A quarter of Army private's salary could go to energy bills, Labour says

Forces families are on the frontline of the UK's cost of living crisis, says Labour, amid fears junior personnel in service family accommodation could pay almost £5,100 in energy bills.

In response to parliamentary questions from Shadow Defence Secretary John Healey, the Ministry of Defence (MOD) forecasts tens of thousands living in family housing who buy direct from suppliers could see bills rise by 116% this year.

Defence predicts those in Type B-D homes (usually occupied by members of the junior ranks with up to four children) could see last year's average bills of £2,357.50 hit £5,094 in 2022-23.

Non-officer rank pay starts at £21,000 for privates, so those living in these conditions could lose a quarter of their salary to rising bills.

No Government help outside of the £400 cost of living winter payment is currently available.

For more than 500 personnel who do not buy energy directly from suppliers, heavily subsidised 'fuel and light' charges are still set to increase around 40% this year.

For corporals starting on £33,065, almost one-sixth of their pay would be eaten up – non-officer ranks forming roughly four-fifths of the 34,920 in service accommodation.

Family houses on a military housing estate on Salisbury Plain.
Family houses on a military housing estate on Salisbury Plain.

Officer ranks are also set to be hit hard – 2,900 in Type IV properties with two double and two single bedrooms could see energy costs rise from £3,959.74 in 2021-22 to £10,622.83 in 2022-23.

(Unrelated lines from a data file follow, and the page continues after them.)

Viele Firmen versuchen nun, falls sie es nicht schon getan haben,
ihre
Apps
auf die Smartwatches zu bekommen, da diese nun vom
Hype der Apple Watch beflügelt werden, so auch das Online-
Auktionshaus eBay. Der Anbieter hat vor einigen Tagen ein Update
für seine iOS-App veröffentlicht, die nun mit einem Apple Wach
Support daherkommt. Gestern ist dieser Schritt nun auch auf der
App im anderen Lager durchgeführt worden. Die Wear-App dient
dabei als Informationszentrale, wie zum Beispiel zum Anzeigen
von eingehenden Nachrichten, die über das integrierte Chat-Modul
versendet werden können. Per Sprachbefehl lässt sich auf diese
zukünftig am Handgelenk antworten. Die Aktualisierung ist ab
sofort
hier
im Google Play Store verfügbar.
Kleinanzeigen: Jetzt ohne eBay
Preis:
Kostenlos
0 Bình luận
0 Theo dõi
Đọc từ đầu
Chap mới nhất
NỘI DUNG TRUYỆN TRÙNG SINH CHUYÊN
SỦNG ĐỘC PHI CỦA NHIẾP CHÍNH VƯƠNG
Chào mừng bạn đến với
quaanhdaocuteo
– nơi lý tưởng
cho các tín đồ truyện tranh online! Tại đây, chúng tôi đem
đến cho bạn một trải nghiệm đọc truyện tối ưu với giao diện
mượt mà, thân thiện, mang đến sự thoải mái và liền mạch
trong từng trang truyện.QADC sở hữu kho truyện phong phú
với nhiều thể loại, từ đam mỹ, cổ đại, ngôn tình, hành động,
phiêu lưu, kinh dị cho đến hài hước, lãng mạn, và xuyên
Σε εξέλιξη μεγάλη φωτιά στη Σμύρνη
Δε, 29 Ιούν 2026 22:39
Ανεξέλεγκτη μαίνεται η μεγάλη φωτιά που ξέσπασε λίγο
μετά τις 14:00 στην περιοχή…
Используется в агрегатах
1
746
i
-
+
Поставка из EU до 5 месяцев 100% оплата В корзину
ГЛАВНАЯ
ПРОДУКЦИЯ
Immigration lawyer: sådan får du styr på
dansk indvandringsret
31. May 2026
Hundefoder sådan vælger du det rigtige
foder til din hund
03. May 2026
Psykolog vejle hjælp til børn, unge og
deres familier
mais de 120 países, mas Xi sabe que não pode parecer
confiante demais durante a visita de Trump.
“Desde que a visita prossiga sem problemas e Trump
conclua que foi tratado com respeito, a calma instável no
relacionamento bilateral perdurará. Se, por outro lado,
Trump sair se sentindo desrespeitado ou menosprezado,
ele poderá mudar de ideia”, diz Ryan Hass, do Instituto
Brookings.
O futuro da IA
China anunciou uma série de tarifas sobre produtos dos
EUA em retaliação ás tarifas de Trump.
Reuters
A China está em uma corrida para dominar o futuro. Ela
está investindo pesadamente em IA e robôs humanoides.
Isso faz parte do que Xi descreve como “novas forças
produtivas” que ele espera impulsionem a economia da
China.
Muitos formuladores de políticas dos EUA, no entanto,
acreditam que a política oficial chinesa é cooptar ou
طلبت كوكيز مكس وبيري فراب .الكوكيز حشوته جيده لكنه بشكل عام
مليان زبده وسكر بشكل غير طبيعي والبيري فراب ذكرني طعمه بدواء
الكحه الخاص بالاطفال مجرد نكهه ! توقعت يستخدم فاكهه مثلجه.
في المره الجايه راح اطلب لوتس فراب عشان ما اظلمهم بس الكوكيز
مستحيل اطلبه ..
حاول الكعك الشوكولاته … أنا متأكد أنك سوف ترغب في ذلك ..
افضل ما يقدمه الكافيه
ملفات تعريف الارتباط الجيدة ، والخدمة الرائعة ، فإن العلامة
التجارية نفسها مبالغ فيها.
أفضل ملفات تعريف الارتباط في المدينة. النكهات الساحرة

Labour has announced a fully-funded £29bn plan it said would prevent the energy price cap from rising through the winter, paid for by extra tax from oil and gas companies.

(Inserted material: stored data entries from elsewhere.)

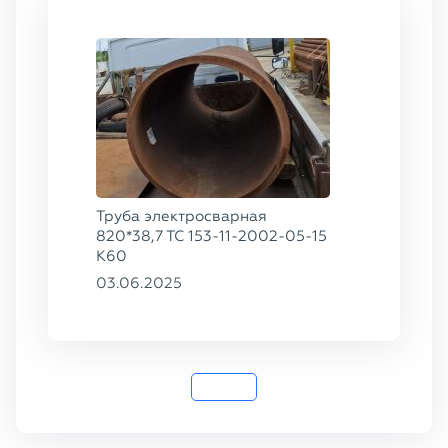
Труба электросварная
820*38,7 ТС 153-11-2002-05-15
К60
03.06.2025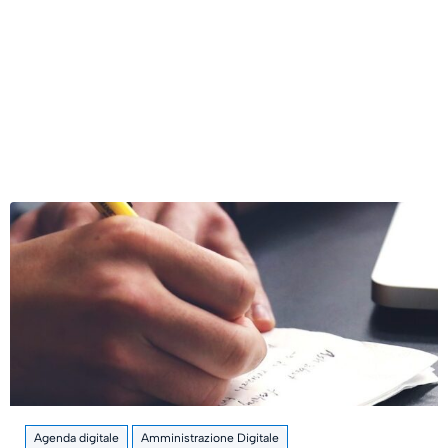
Agenda digitale
Amministrazione Digitale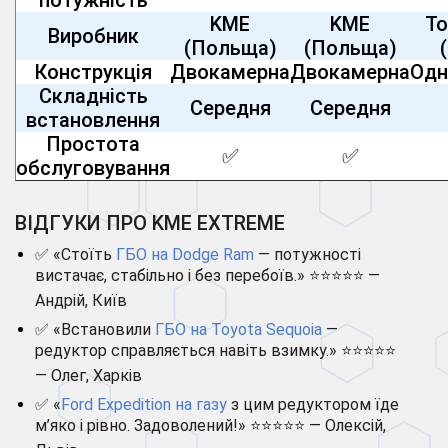
KME
KME
To
Виробник
(Польща)
(Польща)
Конструкція
Двокамерна
Двокамерна
Одн
Складність
Середня
Середня
встановлення
Простота
✅
✅
обслуговування
ВІДГУКИ ПРО KME EXTREME
✅ «Стоїть
ГБО на Dodge Ram
— потужності
вистачає, стабільно і без перебоїв.» ⭐⭐⭐⭐⭐ —
Андрій, Київ
✅ «Встановили
ГБО на Toyota Sequoia
—
редуктор справляється навіть взимку.» ⭐⭐⭐⭐⭐
— Олег, Харків
✅ «
Ford Expedition на газу
з цим редуктором їде
м’яко і рівно. Задоволений!» ⭐⭐⭐⭐⭐ — Олексій,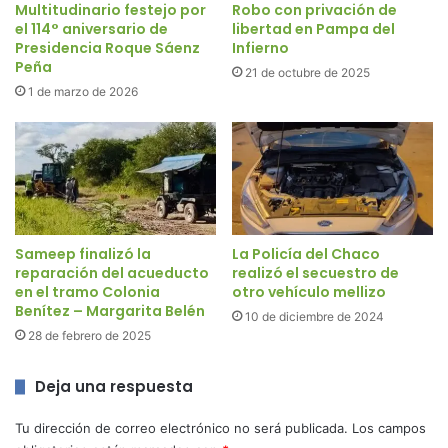
Multitudinario festejo por
Robo con privación de
el 114° aniversario de
libertad en Pampa del
Presidencia Roque Sáenz
Infierno
Peña
21 de octubre de 2025
1 de marzo de 2026
Sameep finalizó la
La Policía del Chaco
reparación del acueducto
realizó el secuestro de
en el tramo Colonia
otro vehículo mellizo
Benítez – Margarita Belén
10 de diciembre de 2024
28 de febrero de 2025
Deja una respuesta
Tu dirección de correo electrónico no será publicada.
Los campos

Shadow Defence Secretary John Healey said the Conservatives are "failing" personnel and families, adding that a £29bn cost cap plan for the winter would "typically save households £1,000, paid for by taxing oil and gas producers who are making record profits".

"What is happening to our service families is no different to what is happening to households across the whole country, but if the first duty of a British government is to keep our nation safe, then surely the first priority of that government must be protecting the wellbeing of our Armed Forces and their families," he said.

A spokesperson for the MOD said: "We have worked hard to introduce a range of measures to support our personnel coping with the cost of living, including the biggest pay increase in 20 years, freezing daily food costs and extending wraparound childcare, saving families up to £3,000 per child per year."